===== DATA SHOWN

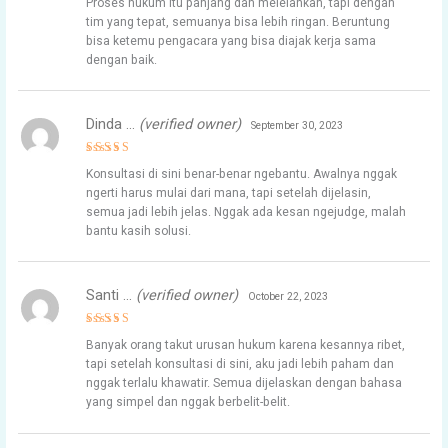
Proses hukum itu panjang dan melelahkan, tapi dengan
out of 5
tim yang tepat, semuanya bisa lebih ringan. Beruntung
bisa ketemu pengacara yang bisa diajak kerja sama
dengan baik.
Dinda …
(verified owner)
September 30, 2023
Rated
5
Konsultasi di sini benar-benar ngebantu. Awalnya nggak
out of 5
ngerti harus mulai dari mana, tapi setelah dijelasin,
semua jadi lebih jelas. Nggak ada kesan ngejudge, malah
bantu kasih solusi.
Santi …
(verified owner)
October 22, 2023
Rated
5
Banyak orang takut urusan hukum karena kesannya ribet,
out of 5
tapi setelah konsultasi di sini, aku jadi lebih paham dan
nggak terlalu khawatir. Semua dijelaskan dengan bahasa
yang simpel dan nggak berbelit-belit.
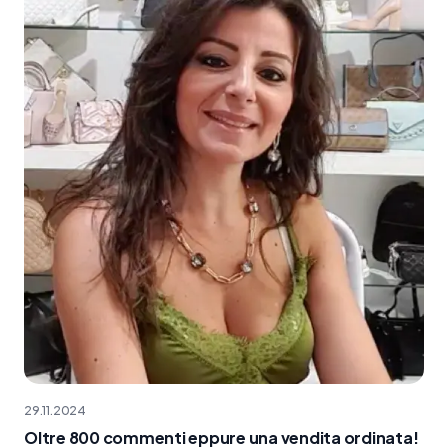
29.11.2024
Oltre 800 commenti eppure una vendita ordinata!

==========

Please update the text of these entries by replacing every "verified owner" with "verified buyer", leaving everything else unchanged, and leave out the pictures.

Proses hukum itu panjang dan melelahkan, tapi dengan
out of 5
tim yang tepat, semuanya bisa lebih ringan. Beruntung
bisa ketemu pengacara yang bisa diajak kerja sama
dengan baik.
Dinda …
(verified buyer)
September 30, 2023
Rated
5
Konsultasi di sini benar-benar ngebantu. Awalnya nggak
out of 5
ngerti harus mulai dari mana, tapi setelah dijelasin,
semua jadi lebih jelas. Nggak ada kesan ngejudge, malah
bantu kasih solusi.
Santi …
(verified buyer)
October 22, 2023
Rated
5
Banyak orang takut urusan hukum karena kesannya ribet,
out of 5
tapi setelah konsultasi di sini, aku jadi lebih paham dan
nggak terlalu khawatir. Semua dijelaskan dengan bahasa
yang simpel dan nggak berbelit-belit.
29.11.2024
Oltre 800 commenti eppure una vendita ordinata!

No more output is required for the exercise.